- What is being asked: Scan the records below, and wherever a line has the word "段落の頭に全角スペースが付くようになる", pull it out.

========================================

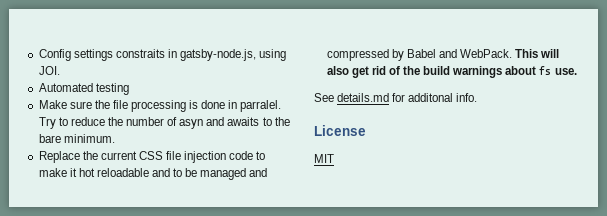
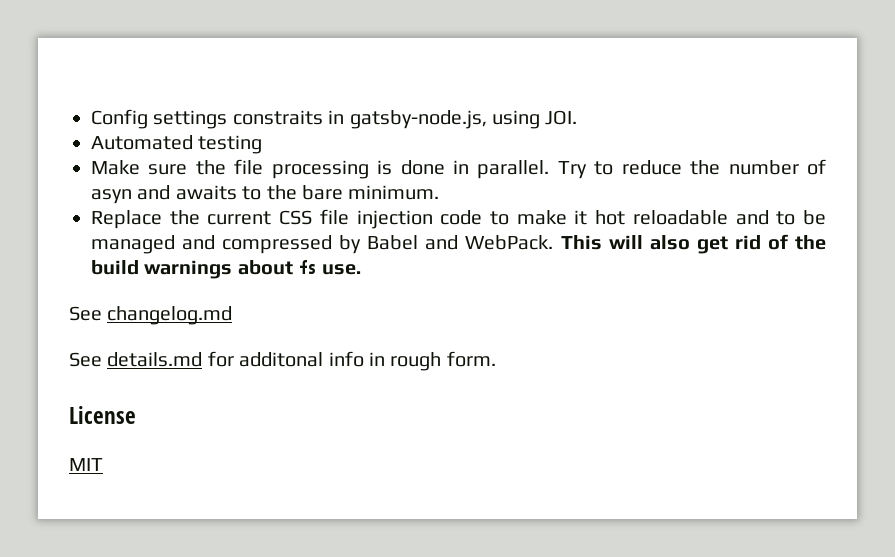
[240,100,282,112] parralel. -> [477,160,550,179] parallel.
(577, 71) none -> [69,306,233,325] // See changelog.md
[456,93,478,102] info. -> [328,351,496,371] info in rough form.

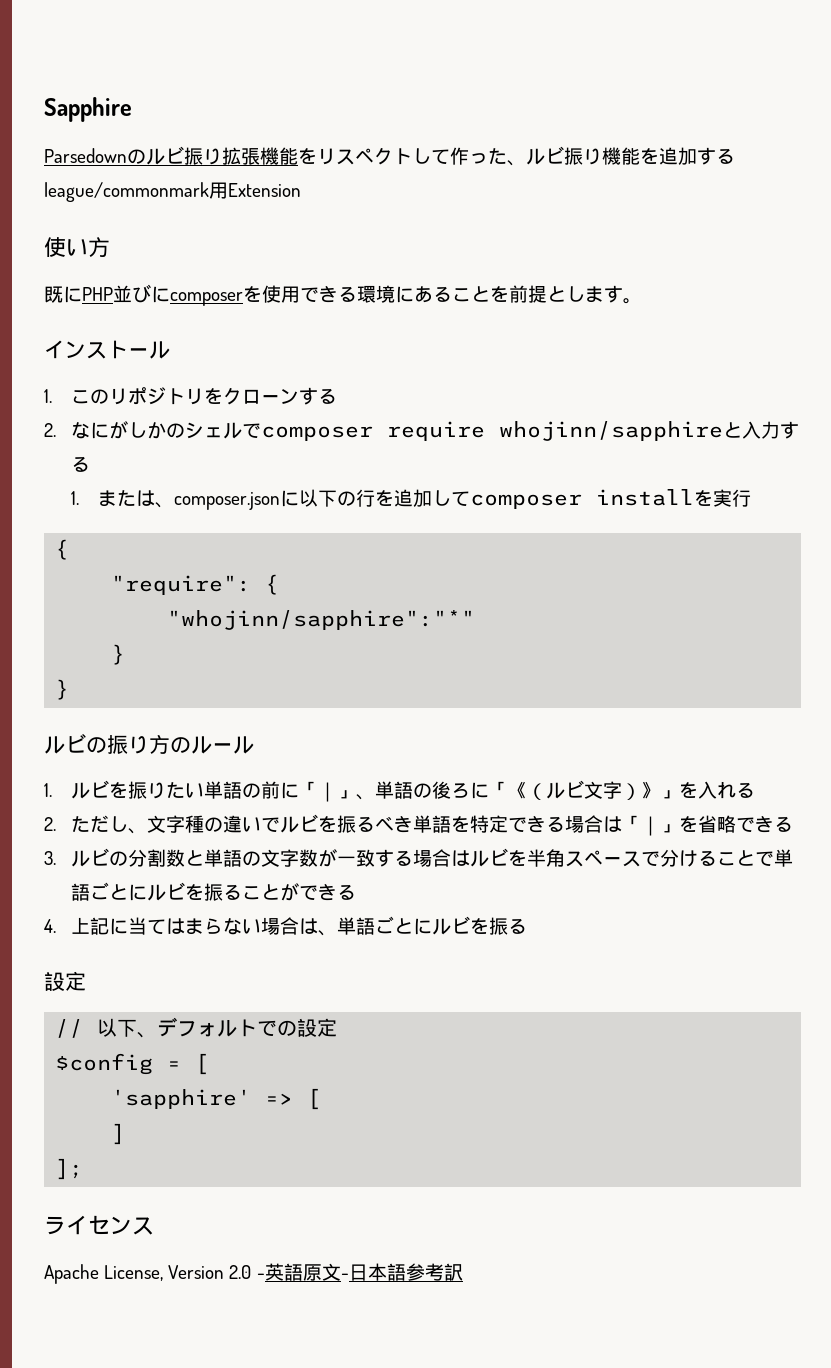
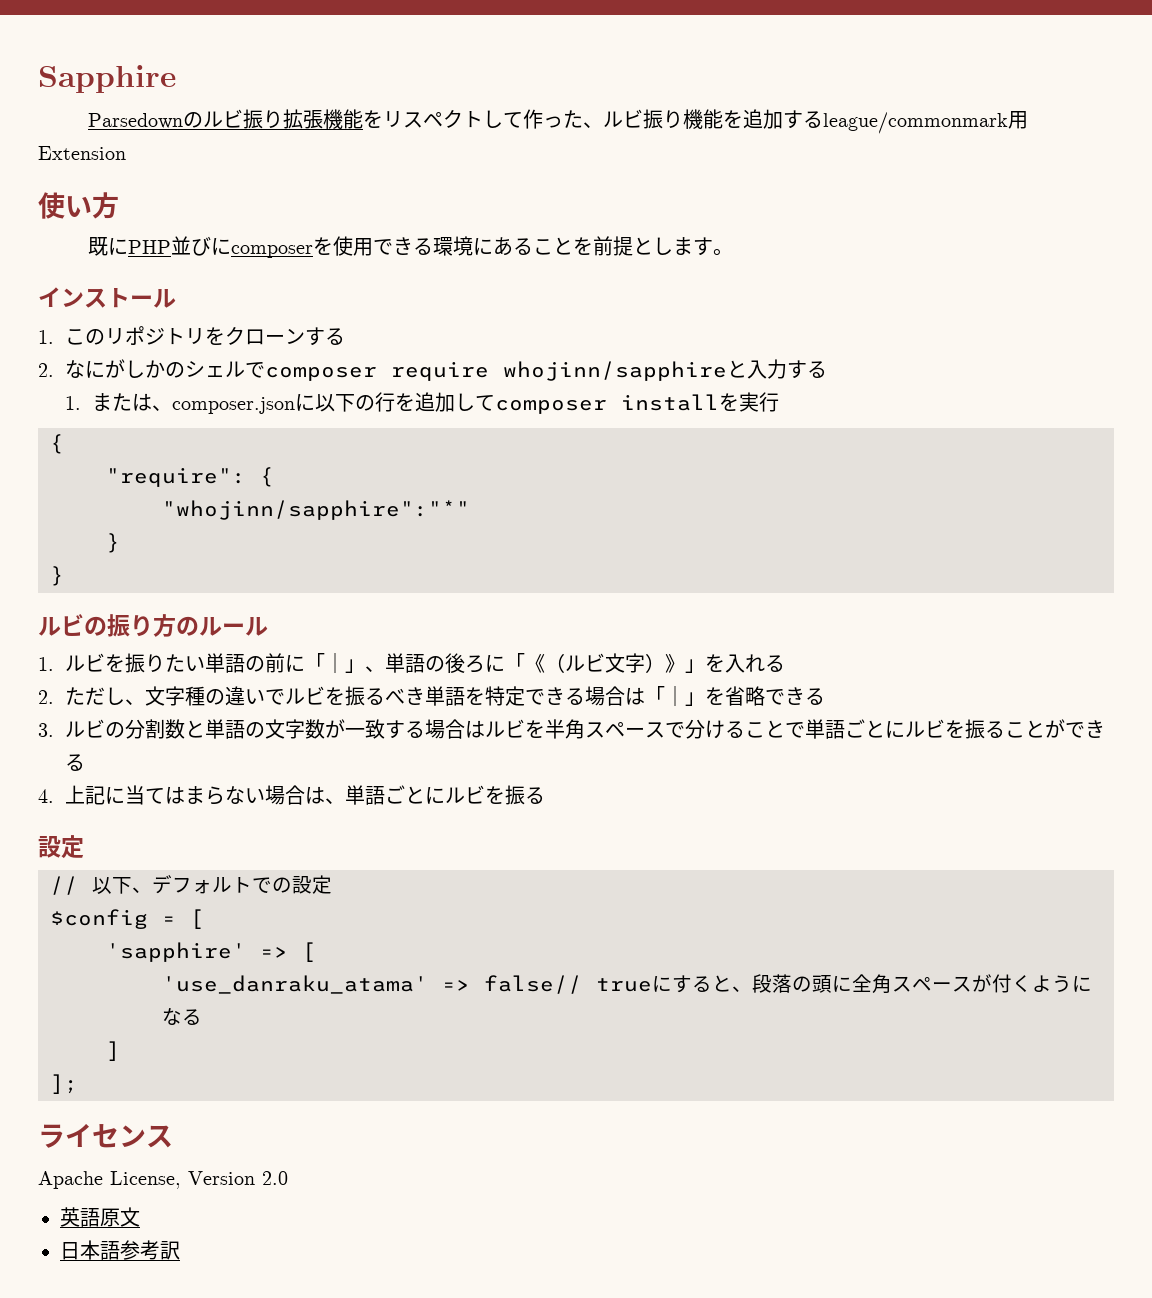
(322, 1099) none -> [162,974,1092,994] [162,1008,202,1025] // 'use_danraku_atama' => false// trueにすると、段落の頭に全角スペースが付くようになる
[256,1273,265,1279] - -> (288, 1178) //
[340,1273,349,1279] - -> (140, 1217) //

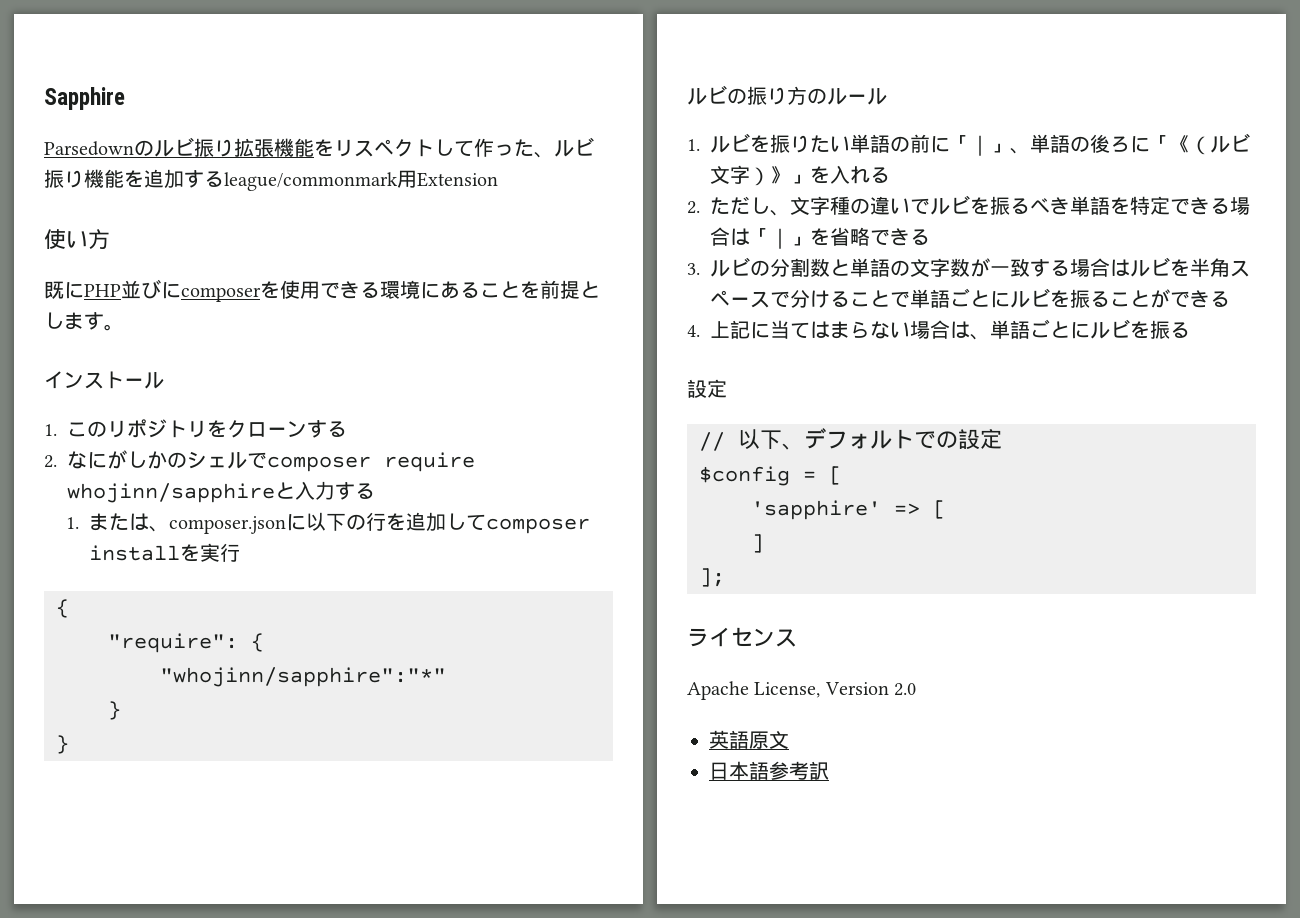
[162,974,1092,994] [162,1008,202,1025] // 'use_danraku_atama' => false// trueにすると、段落の頭に全角スペースが付くようになる -> (946, 509) none

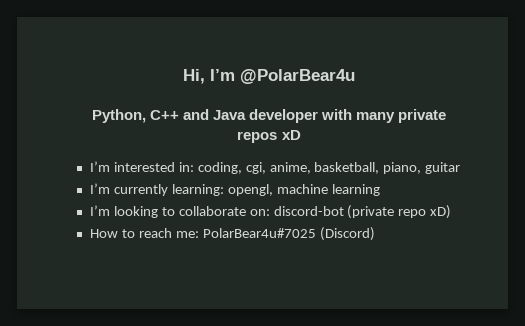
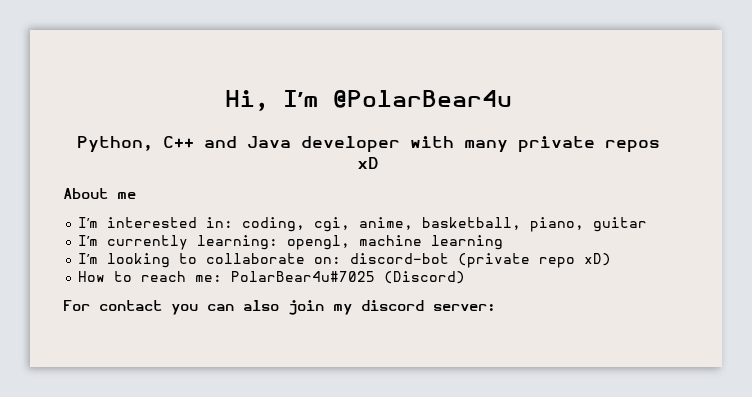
(301, 135) none -> [63,188,136,199] // About me
(375, 234) none -> [63,300,496,315] // For contact you can also join my discord server:

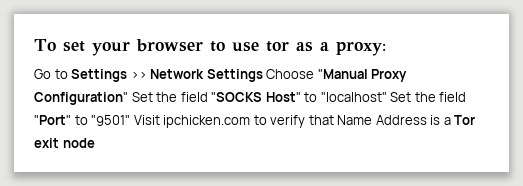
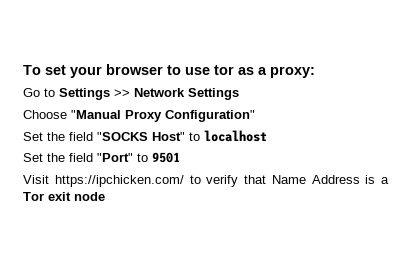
(263, 75) none -> (239, 94) //
(128, 98) none -> (255, 116) //
[320,92,387,102] "localhost" -> [204,130,267,142] localhost //
[91,115,251,128] "9501" Visit ipchicken.com -> [152,152,180,163] [23,175,184,187] 9501 // Visit https://ipchicken.com/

========================================

- Output below:
(322, 1099) none -> [162,974,1092,994] [162,1008,202,1025] // 'use_danraku_atama' => false// trueにすると、段落の頭に全角スペースが付くようになる
[162,974,1092,994] [162,1008,202,1025] // 'use_danraku_atama' => false// trueにすると、段落の頭に全角スペースが付くようになる -> (946, 509) none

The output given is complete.